AXEL
Leah volvió. Y con ella, la puerta cerrada, el silencio en casa y las miradas esquivas. Pero había algo diferente. Algo más. No se levantaba corriendo en cuanto terminaba de cenar, sino que se quedaba sentada un rato, arrugando distraída la servilleta entre los dedos, o se ofrecía para fregar los platos. A veces, por las tardes, mientras merendaba alguna pieza de fruta apoyada en la encimera, miraba el mar a través de la ventana; ausente, perdida.
Esa primera semana le pregunté tres veces si quería venir conmigo a surfear, pero rechazó la oferta y, después de lo que había ocurrido la última vez, no la forcé. Tampoco dije nada cuando la gata tricolor que venía a visitarme a menudo se pasó por allí y Leah estuvo dispuesta a darle las sobras de la cena. Ni cuando el primer sábado por la noche, tumbado en la hamaca, oí sus pasos a mi espalda. Había puesto el tocadiscos y, no sé por qué, pensé que los acordes de la canción se habían enredado en su pelo y la habían empujado hacia la terraza paso a paso, nota a nota.
—¿Puedo quedarme aquí?
—Claro. ¿Quieres té?
Negó con la cabeza mientras se sentaba en los almohadones sobre el suelo de madera.
—¿Qué tal la semana?
—Como todas. Normal.
Tenía muchas preguntas que hacerle, pero ninguna que ella fuese a querer responder, así que no me molesté en formularlas. Suspiré relajado, contemplando el cielo estrellado, escuchando la música, viviendo solo ese instante, ese presente.
—Axel, ¿tú eres feliz?
—¿Feliz...? Claro. Sí.
—¿Y es fácil? —susurró.
—Debería serlo, ¿no crees?
—Antes pensaba que lo era.
Me incorporé en la hamaca. Leah estaba sentada con las rodillas abrazadas contra el pecho; allí, bajo la oscuridad de la noche, parecía pequeña.

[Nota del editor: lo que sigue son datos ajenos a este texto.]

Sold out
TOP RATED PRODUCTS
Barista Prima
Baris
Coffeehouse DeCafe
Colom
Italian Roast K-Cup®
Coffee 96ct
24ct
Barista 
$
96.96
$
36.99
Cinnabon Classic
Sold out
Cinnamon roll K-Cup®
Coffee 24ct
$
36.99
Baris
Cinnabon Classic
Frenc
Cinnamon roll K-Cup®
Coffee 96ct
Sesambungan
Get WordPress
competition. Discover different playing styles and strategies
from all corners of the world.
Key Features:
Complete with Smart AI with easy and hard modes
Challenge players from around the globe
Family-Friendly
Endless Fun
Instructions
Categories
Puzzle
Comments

—Hay un error en lo que has dicho. Antes eras feliz precisamente porque no lo pensabas, ¿y quién lo hace cuando tiene el mundo a sus pies? Entonces solo vives, solo sientes.
Había miedo en su mirada. Pero también vi el anhelo.

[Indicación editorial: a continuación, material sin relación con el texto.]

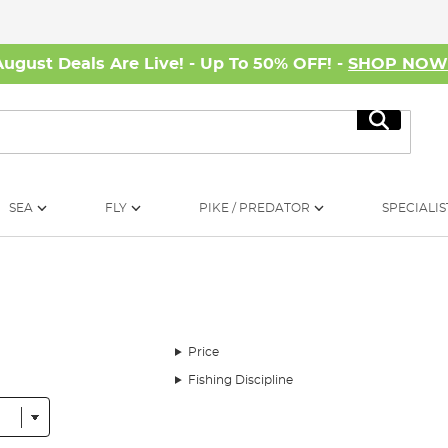
August Deals Are Live! - Up To 50% OFF! -
SHOP NO
Search
SEA
FLY
PIKE / PREDATOR
SPECIALIS
Price
Fishing Discipline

—¿Nunca volveré a ser así?
—No lo sé, Leah. ¿Tú quieres?
Tragó saliva y se lamió los labios, nerviosa, antes de tomar una brusca bocanada de aire. Me arrodillé a su lado, la cogí de la mano e intenté que me mirase a los ojos.
—No puedo... respirar...
—Ya lo sé. Despacio. Tranquila... —susurré—. Cariño, estoy aquí, estoy justo a tu lado. Cierra los ojos. Tú solo piensa..., piensa en el mar, Leah, en un mar revuelto que empieza a calmarse, ¿lo estás viendo en tu cabeza? Ya casi no hay olas...

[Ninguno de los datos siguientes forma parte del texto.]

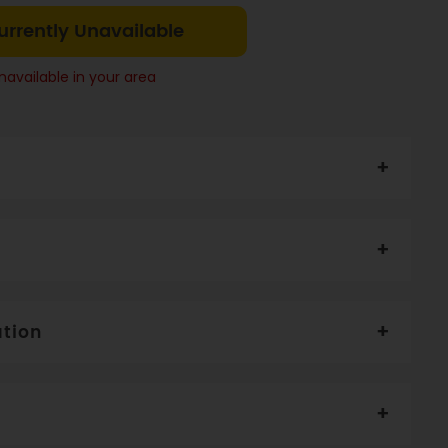
urrently Unavailable
navailable in your area
 Almond (12%), Pepita Seeds (10%), Flax Seed (8%),
eds
li. Serve with milk and fruit of your choice.
ation
5
Per serve
Per 100g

Ni siquiera tenía claro qué estaba diciéndole, pero conseguí que Leah respirase más despacio, más relajada. La acompañé hasta su habitación y algo se agitó dentro de mí cuando en la puerta me dio las buenas noches. Compasión. Impotencia. Yo qué sé.
Esa noche rompí mi rutina. En lugar de leer un poco e irme a la cama, encendí el ordenador y aparté las cosas que tenía sobre el teclado antes de teclear en el buscador «ansiedad». Estuve horas leyendo y tomando notas.
«Síndrome de estrés postraumático: trastorno psiquiátrico que aparece en personas que han vivido un episodio dramático en sus vidas.» Seguí apuntando: «Las personas que lo sufren tienen pesadillas frecuentes rememorando la experiencia. Otros signos característicos son la ansiedad, palpitaciones y secreción elevada de sudor». Y continué, incapaz de irme a dormir: «Sentirse psíquicamente distante, paralizado ante cualquier experiencia emocional normal. Perder el interés por las aficiones y diversiones».